_The task_
Go through the records and show each line where the word "Daylin" occurs.

(Saved data entries)
+-------+

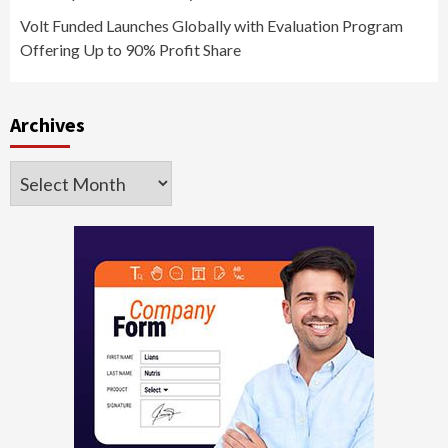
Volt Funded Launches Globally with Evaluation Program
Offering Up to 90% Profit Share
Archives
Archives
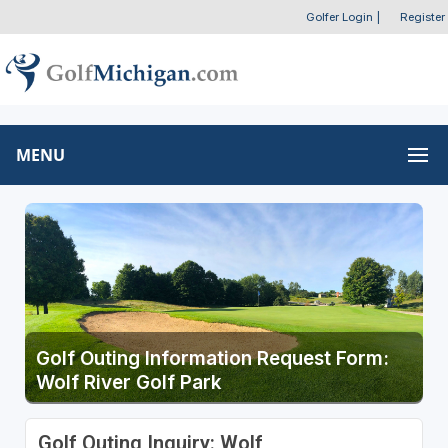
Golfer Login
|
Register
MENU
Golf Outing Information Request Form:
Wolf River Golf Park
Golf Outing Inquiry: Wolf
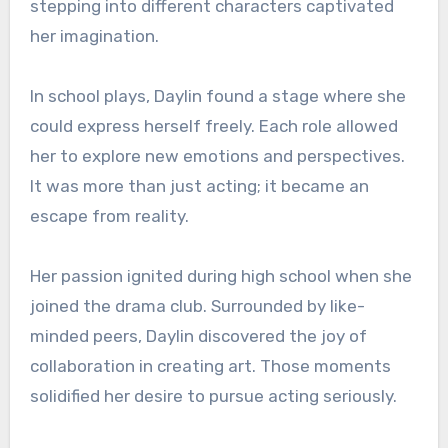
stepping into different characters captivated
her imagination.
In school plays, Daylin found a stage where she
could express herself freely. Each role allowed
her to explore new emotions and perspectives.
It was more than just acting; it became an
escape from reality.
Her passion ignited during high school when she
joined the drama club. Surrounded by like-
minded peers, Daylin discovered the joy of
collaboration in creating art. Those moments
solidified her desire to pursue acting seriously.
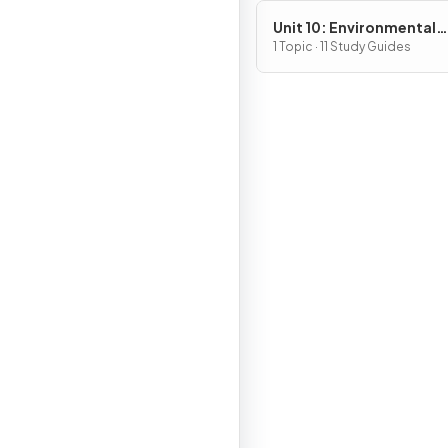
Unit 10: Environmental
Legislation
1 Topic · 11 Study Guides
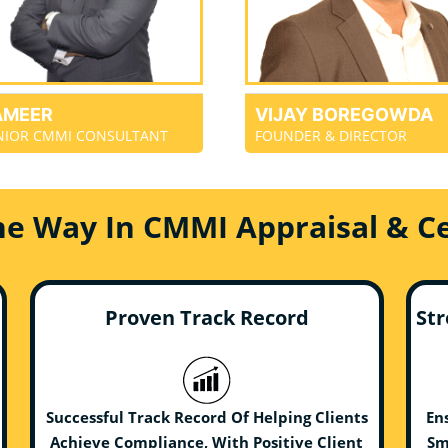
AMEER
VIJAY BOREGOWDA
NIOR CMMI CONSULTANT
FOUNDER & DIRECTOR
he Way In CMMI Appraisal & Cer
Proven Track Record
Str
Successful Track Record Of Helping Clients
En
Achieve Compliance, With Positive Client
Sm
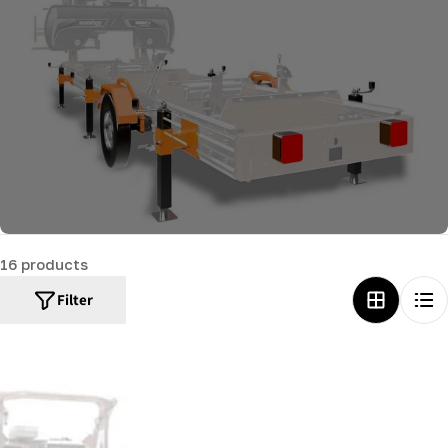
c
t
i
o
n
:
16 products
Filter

+-------+

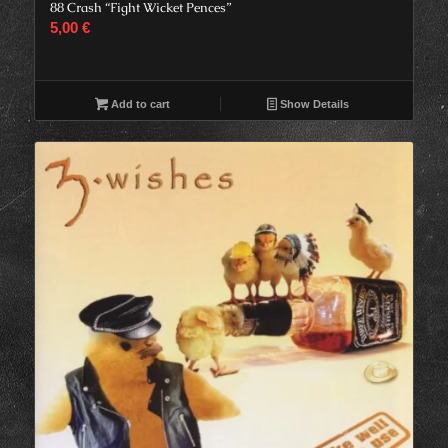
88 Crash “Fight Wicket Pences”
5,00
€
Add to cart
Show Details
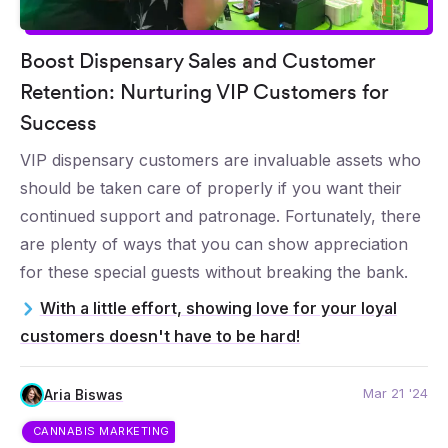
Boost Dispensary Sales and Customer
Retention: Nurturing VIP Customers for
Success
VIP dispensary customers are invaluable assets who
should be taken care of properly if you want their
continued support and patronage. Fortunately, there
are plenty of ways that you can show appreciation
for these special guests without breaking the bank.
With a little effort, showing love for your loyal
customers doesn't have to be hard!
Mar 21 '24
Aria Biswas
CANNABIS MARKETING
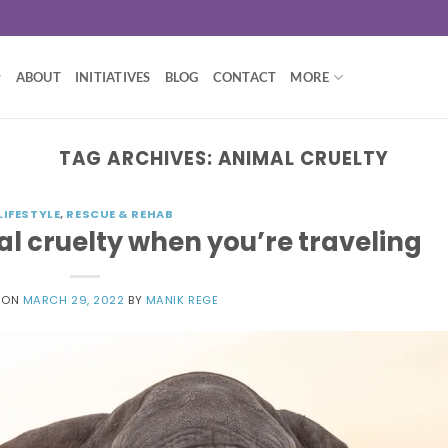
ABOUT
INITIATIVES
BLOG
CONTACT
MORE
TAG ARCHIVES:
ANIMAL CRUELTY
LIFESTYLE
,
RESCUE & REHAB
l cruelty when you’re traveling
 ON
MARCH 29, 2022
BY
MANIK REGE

+-------+

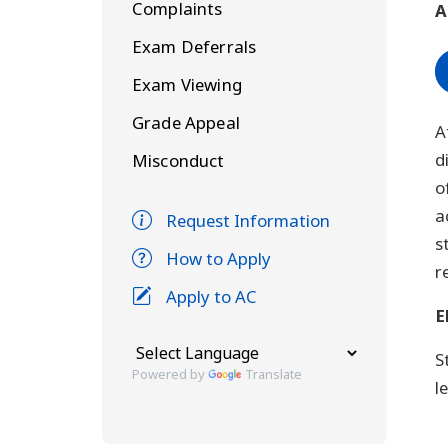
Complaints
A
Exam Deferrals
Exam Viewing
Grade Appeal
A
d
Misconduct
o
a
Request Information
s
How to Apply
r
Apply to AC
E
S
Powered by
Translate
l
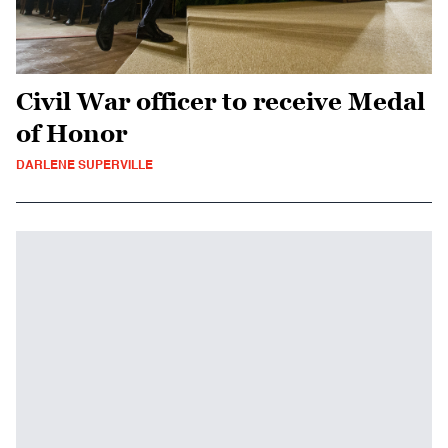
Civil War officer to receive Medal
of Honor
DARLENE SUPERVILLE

+-------+

_Answer for this exercise_
In school plays, Daylin found a stage where she
minded peers, Daylin discovered the joy of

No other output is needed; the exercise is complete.